いつもありがとうございます。【必要の場をツクル設計事務所】-長尾アトリエ の 長尾 です。
保存再生とデザイン
建物を保存再生する上で、単に"建てられた当時の価値"を守るだけでは、継続的に"使い続ける保存”は実現できません。
つまり、保存再生においても基本的問題は"デザイン"ということです。
1つ目の「アテネ憲章」
1931年、国際博物館事務局の呼びかけによリ、ギリシャ、ローマの歴史遺産の保存への対応を主眼として、アテネで国際会議が開催されました。
この会議は、国際的に初めて"歴史的建造物"の概念が明らかにされ、保存のための"法的・科学的"課題の話し合いが行われたのでした。
この会議の"結論"は以下の4項目。
- 遺産の活用の際、その固有の価値を尊重。
- 修復の前に、メンテナンスをする。
- 様式を統一することが修復の目的ではない。
- 修復の際、必要に応じ最新の技術を用いる。
この時点の項目に"メンテナンス"があるのは、安易に手を入れない(修復しない)ということだと思います。
最新の技術の使用については、その後の"ヴェニス憲章"で、よリ慎重に行うとしています。
2つ目の「アテネ憲章」
面白いのが、この会議から2年後の1933年に行われたCIAM(近代建築国際会議)第4回会議で、いわゆるモダニズムの建築家たちが、アテネで宣言したものを、一般的な"アテネ憲章"としているところです。

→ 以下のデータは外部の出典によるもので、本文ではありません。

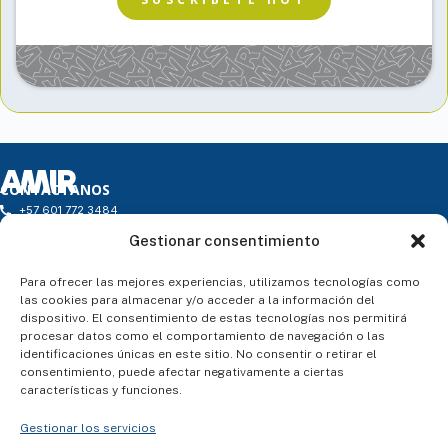
CONTÁCTANOS
+57 601 772 3484
infocolombia@amireducacion.com
Gestionar consentimiento
Horario: de L a V de 9h a 18h - Atención Presencial
Carrera 16 # 97 – 46. Torre 1 - Oficina 203. Edificio Torre 97 P.H.
ENLACES
Para ofrecer las mejores experiencias, utilizamos tecnologías como
¿Quiénes somos?
las cookies para almacenar y/o acceder a la información del
Atención al alumno
dispositivo. El consentimiento de estas tecnologías nos permitirá
Blog
procesar datos como el comportamiento de navegación o las
Contacto
identificaciones únicas en este sitio. No consentir o retirar el
SÍGUENOS
consentimiento, puede afectar negativamente a ciertas
características y funciones.
Gestionar los servicios
ASESORÍA PERSONALIZADA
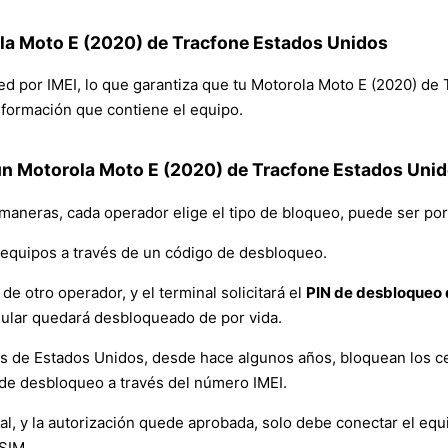
ola Moto E (2020) de Tracfone Estados Unidos
 red por IMEI, lo que garantiza que tu Motorola Moto E (2020) d
 información que contiene el equipo.
un Motorola Moto E (2020) de Tracfone Estados Uni
 maneras, cada operador elige el tipo de bloqueo, puede ser por
equipos a través de un código de desbloqueo.
de otro operador, y el terminal solicitará el
PIN de desbloqueo d
lular quedará desbloqueado de por vida.
es de Estados Unidos, desde hace algunos años, bloquean los ce
de desbloqueo a través del número IMEI.
y la autorización quede aprobada, solo debe conectar el equipo 
 SIM.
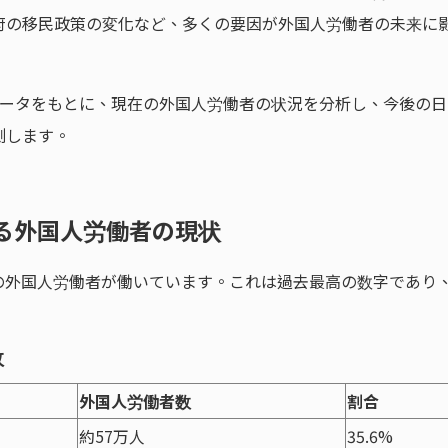
府の移民政策の変化など、多くの要因が外国人労働者の未来に
データをもとに、現在の外国人労働者の状況を分析し、今後の日
測します。
ける外国人労働者の現状
の外国人労働者が働いています。これは過去最高の数字であり
数
外国人労働者数
割合
約57万人
35.6%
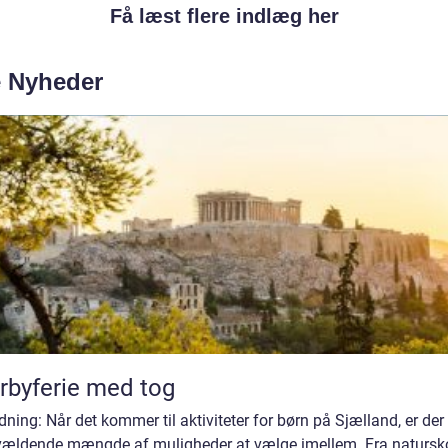
Få læst flere indlæg her
e Nyheder
rbyferie med tog
dning: Når det kommer til aktiviteter for børn på Sjælland, er der
vældende mængde af muligheder at vælge imellem. Fra naturs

この2番目の"アテネ憲章"とは、最初の"歴史的建造物"の保存に加え、"都市計画"についても考え方をまとめたものです。
具体的にはまず、都市から"住む・働く・レクリェーション・交通"の4機能を取り出します。
そして、これらをコントロールすることで、都市を造ろといった宣言です。
この宣言はその後、世界各地で計画された新都市に、大きな影響を与えたとされています。
機能
4機能の内、特に重視されているのが、"住む"です。
憲章は"住居"に、
- 都市の中の最上に置く。
- 健康の重視、適当な人口密度。
- 最小限の日照。
- 幹線道路に沿った配置禁止。
- 現代建築技術の利用。
- 高層住宅は距離を離して地上は開放する。
などの基準を示しています。
"働く"場である"職場"については、
- 住居との距離を最小に抑える。
- 工場地域は住居地域と緑地帯で離す。
などを示ています。
そして、この機能的に分離された都市を結ぶのが"交通"で、
- 主要交差点は立体交差。
- 歩車道を分離。
- 幹線道路と住宅地の道路は機能で分ける。
- 幹線道路は緑地帯で囲む。
といったものです。
実はこれ、建築家ル・コルビュジエが提唱した"輝く都市"の理念に沿った内容で、都市の機能は"住居・労働・余暇・交通"にあり、都市は"太陽・緑・空間"をもつべきとしています。
批判
その後、アテネ憲章は明快な理論として、各国の都市計画に大きな影響を与えます。
しかし1950年代に入ると、CIAM内部でも批判が起こり、その後も、ジェイン・ジェイコブズ著の「アメリカ大都市の死と生」など、様々な立場から批判を受けることになるのでした。